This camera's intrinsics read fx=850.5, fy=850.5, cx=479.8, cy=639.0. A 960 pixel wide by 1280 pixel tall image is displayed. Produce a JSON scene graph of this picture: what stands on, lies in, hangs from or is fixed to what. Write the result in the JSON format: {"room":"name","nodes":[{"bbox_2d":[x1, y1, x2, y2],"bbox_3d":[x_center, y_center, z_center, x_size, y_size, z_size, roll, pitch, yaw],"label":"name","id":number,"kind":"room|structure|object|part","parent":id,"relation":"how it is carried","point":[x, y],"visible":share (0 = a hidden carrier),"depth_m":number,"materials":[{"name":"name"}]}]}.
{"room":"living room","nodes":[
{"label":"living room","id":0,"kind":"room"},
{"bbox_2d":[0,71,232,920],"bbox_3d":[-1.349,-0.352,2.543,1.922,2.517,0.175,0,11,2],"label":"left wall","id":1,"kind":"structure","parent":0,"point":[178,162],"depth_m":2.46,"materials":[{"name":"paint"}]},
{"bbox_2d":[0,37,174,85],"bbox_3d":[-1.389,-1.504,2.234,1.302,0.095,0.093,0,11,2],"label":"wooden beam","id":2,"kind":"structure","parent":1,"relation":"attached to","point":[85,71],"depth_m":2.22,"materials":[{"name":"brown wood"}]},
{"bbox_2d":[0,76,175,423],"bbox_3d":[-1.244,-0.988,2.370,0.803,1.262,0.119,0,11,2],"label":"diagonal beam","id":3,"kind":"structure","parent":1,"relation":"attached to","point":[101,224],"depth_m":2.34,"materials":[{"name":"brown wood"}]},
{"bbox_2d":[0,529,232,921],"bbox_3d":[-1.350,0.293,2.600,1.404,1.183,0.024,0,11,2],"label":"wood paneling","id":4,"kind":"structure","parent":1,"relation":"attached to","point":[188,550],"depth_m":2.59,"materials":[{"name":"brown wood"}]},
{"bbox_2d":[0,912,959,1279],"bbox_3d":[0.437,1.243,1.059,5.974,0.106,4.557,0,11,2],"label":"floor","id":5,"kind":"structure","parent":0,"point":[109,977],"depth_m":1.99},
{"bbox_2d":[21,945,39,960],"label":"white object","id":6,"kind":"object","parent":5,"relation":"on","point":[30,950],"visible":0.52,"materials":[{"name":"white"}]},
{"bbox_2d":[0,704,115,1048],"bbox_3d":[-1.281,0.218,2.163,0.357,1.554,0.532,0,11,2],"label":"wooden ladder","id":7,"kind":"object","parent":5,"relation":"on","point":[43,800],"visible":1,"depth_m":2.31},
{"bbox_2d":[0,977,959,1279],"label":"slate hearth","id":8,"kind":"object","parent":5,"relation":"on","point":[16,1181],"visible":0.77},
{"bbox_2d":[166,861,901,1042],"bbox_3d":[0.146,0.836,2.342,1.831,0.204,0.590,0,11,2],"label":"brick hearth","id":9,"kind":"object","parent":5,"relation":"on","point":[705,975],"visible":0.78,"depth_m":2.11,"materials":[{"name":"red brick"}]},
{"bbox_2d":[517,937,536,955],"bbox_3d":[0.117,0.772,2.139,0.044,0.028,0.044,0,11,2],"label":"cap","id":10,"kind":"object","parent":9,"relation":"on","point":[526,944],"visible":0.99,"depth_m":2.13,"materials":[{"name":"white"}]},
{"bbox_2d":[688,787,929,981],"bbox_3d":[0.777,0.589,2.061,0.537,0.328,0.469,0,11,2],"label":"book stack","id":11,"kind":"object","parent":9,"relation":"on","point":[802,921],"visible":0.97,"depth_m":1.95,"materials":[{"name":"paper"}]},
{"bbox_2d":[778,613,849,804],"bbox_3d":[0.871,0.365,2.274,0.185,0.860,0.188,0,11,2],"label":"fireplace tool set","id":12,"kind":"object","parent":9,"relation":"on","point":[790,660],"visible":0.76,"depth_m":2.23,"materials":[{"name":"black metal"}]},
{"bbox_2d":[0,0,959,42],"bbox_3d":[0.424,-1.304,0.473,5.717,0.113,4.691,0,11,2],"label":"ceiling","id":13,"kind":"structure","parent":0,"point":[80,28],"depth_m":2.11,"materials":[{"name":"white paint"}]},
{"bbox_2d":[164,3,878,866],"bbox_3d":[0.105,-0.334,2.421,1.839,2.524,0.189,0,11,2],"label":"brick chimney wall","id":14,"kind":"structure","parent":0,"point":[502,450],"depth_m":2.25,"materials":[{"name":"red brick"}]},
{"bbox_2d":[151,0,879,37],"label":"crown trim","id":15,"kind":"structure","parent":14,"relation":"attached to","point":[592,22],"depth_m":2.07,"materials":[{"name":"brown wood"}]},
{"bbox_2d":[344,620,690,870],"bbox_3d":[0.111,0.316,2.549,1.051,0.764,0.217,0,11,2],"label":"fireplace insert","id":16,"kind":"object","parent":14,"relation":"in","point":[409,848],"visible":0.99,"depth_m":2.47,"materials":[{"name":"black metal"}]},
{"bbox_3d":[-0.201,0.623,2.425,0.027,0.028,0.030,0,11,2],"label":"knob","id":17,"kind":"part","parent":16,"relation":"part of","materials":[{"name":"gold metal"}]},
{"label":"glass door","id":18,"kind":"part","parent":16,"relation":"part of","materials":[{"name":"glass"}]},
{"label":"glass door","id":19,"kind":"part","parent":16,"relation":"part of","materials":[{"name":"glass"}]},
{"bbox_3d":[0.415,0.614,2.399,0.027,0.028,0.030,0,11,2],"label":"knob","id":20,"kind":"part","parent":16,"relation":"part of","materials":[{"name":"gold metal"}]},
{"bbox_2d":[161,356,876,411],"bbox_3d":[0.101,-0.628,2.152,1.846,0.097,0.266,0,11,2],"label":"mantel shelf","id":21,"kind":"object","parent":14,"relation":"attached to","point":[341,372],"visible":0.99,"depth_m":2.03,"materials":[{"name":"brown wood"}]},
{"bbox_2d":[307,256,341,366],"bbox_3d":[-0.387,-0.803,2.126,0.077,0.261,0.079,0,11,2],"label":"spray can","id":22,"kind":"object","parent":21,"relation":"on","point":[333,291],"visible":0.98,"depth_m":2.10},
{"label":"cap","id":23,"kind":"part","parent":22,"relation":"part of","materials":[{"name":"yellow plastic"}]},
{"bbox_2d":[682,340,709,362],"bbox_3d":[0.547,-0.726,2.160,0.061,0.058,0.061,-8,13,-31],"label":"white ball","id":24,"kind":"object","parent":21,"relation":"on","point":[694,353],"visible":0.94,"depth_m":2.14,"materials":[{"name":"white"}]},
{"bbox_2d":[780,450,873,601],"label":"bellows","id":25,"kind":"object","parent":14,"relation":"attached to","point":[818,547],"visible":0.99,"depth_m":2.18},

┄┄┄┄┄┄┄┄┄┄

After reading the lines above, reproduce them all exactly.

This camera's intrinsics read fx=850.5, fy=850.5, cx=479.8, cy=639.0. A 960 pixel wide by 1280 pixel tall image is displayed. Produce a JSON scene graph of this picture: what stands on, lies in, hangs from or is fixed to what. Write the result in the JSON format: {"room":"name","nodes":[{"bbox_2d":[x1, y1, x2, y2],"bbox_3d":[x_center, y_center, z_center, x_size, y_size, z_size, roll, pitch, yaw],"label":"name","id":number,"kind":"room|structure|object|part","parent":id,"relation":"how it is carried","point":[x, y],"visible":share (0 = a hidden carrier),"depth_m":number,"materials":[{"name":"name"}]}]}.
{"room":"living room","nodes":[
{"label":"living room","id":0,"kind":"room"},
{"bbox_2d":[0,71,232,920],"bbox_3d":[-1.349,-0.352,2.543,1.922,2.517,0.175,0,11,2],"label":"left wall","id":1,"kind":"structure","parent":0,"point":[178,162],"depth_m":2.46,"materials":[{"name":"paint"}]},
{"bbox_2d":[0,37,174,85],"bbox_3d":[-1.389,-1.504,2.234,1.302,0.095,0.093,0,11,2],"label":"wooden beam","id":2,"kind":"structure","parent":1,"relation":"attached to","point":[85,71],"depth_m":2.22,"materials":[{"name":"brown wood"}]},
{"bbox_2d":[0,76,175,423],"bbox_3d":[-1.244,-0.988,2.370,0.803,1.262,0.119,0,11,2],"label":"diagonal beam","id":3,"kind":"structure","parent":1,"relation":"attached to","point":[101,224],"depth_m":2.34,"materials":[{"name":"brown wood"}]},
{"bbox_2d":[0,529,232,921],"bbox_3d":[-1.350,0.293,2.600,1.404,1.183,0.024,0,11,2],"label":"wood paneling","id":4,"kind":"structure","parent":1,"relation":"attached to","point":[188,550],"depth_m":2.59,"materials":[{"name":"brown wood"}]},
{"bbox_2d":[0,912,959,1279],"bbox_3d":[0.437,1.243,1.059,5.974,0.106,4.557,0,11,2],"label":"floor","id":5,"kind":"structure","parent":0,"point":[109,977],"depth_m":1.99},
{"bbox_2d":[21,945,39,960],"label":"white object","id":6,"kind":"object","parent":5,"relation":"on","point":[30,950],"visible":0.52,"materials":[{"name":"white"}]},
{"bbox_2d":[0,704,115,1048],"bbox_3d":[-1.281,0.218,2.163,0.357,1.554,0.532,0,11,2],"label":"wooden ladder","id":7,"kind":"object","parent":5,"relation":"on","point":[43,800],"visible":1,"depth_m":2.31},
{"bbox_2d":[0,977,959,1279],"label":"slate hearth","id":8,"kind":"object","parent":5,"relation":"on","point":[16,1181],"visible":0.77},
{"bbox_2d":[166,861,901,1042],"bbox_3d":[0.146,0.836,2.342,1.831,0.204,0.590,0,11,2],"label":"brick hearth","id":9,"kind":"object","parent":5,"relation":"on","point":[705,975],"visible":0.78,"depth_m":2.11,"materials":[{"name":"red brick"}]},
{"bbox_2d":[517,937,536,955],"bbox_3d":[0.117,0.772,2.139,0.044,0.028,0.044,0,11,2],"label":"cap","id":10,"kind":"object","parent":9,"relation":"on","point":[526,944],"visible":0.99,"depth_m":2.13,"materials":[{"name":"white"}]},
{"bbox_2d":[688,787,929,981],"bbox_3d":[0.777,0.589,2.061,0.537,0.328,0.469,0,11,2],"label":"book stack","id":11,"kind":"object","parent":9,"relation":"on","point":[802,921],"visible":0.97,"depth_m":1.95,"materials":[{"name":"paper"}]},
{"bbox_2d":[778,613,849,804],"bbox_3d":[0.871,0.365,2.274,0.185,0.860,0.188,0,11,2],"label":"fireplace tool set","id":12,"kind":"object","parent":9,"relation":"on","point":[790,660],"visible":0.76,"depth_m":2.23,"materials":[{"name":"black metal"}]},
{"bbox_2d":[0,0,959,42],"bbox_3d":[0.424,-1.304,0.473,5.717,0.113,4.691,0,11,2],"label":"ceiling","id":13,"kind":"structure","parent":0,"point":[80,28],"depth_m":2.11,"materials":[{"name":"white paint"}]},
{"bbox_2d":[164,3,878,866],"bbox_3d":[0.105,-0.334,2.421,1.839,2.524,0.189,0,11,2],"label":"brick chimney wall","id":14,"kind":"structure","parent":0,"point":[502,450],"depth_m":2.25,"materials":[{"name":"red brick"}]},
{"bbox_2d":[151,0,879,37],"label":"crown trim","id":15,"kind":"structure","parent":14,"relation":"attached to","point":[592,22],"depth_m":2.07,"materials":[{"name":"brown wood"}]},
{"bbox_2d":[344,620,690,870],"bbox_3d":[0.111,0.316,2.549,1.051,0.764,0.217,0,11,2],"label":"fireplace insert","id":16,"kind":"object","parent":14,"relation":"in","point":[409,848],"visible":0.99,"depth_m":2.47,"materials":[{"name":"black metal"}]},
{"bbox_3d":[-0.201,0.623,2.425,0.027,0.028,0.030,0,11,2],"label":"knob","id":17,"kind":"part","parent":16,"relation":"part of","materials":[{"name":"gold metal"}]},
{"label":"glass door","id":18,"kind":"part","parent":16,"relation":"part of","materials":[{"name":"glass"}]},
{"label":"glass door","id":19,"kind":"part","parent":16,"relation":"part of","materials":[{"name":"glass"}]},
{"bbox_3d":[0.415,0.614,2.399,0.027,0.028,0.030,0,11,2],"label":"knob","id":20,"kind":"part","parent":16,"relation":"part of","materials":[{"name":"gold metal"}]},
{"bbox_2d":[161,356,876,411],"bbox_3d":[0.101,-0.628,2.152,1.846,0.097,0.266,0,11,2],"label":"mantel shelf","id":21,"kind":"object","parent":14,"relation":"attached to","point":[341,372],"visible":0.99,"depth_m":2.03,"materials":[{"name":"brown wood"}]},
{"bbox_2d":[307,256,341,366],"bbox_3d":[-0.387,-0.803,2.126,0.077,0.261,0.079,0,11,2],"label":"spray can","id":22,"kind":"object","parent":21,"relation":"on","point":[333,291],"visible":0.98,"depth_m":2.10},
{"label":"cap","id":23,"kind":"part","parent":22,"relation":"part of","materials":[{"name":"yellow plastic"}]},
{"bbox_2d":[682,340,709,362],"bbox_3d":[0.547,-0.726,2.160,0.061,0.058,0.061,-8,13,-31],"label":"white ball","id":24,"kind":"object","parent":21,"relation":"on","point":[694,353],"visible":0.94,"depth_m":2.14,"materials":[{"name":"white"}]},
{"bbox_2d":[780,450,873,601],"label":"bellows","id":25,"kind":"object","parent":14,"relation":"attached to","point":[818,547],"visible":0.99,"depth_m":2.18},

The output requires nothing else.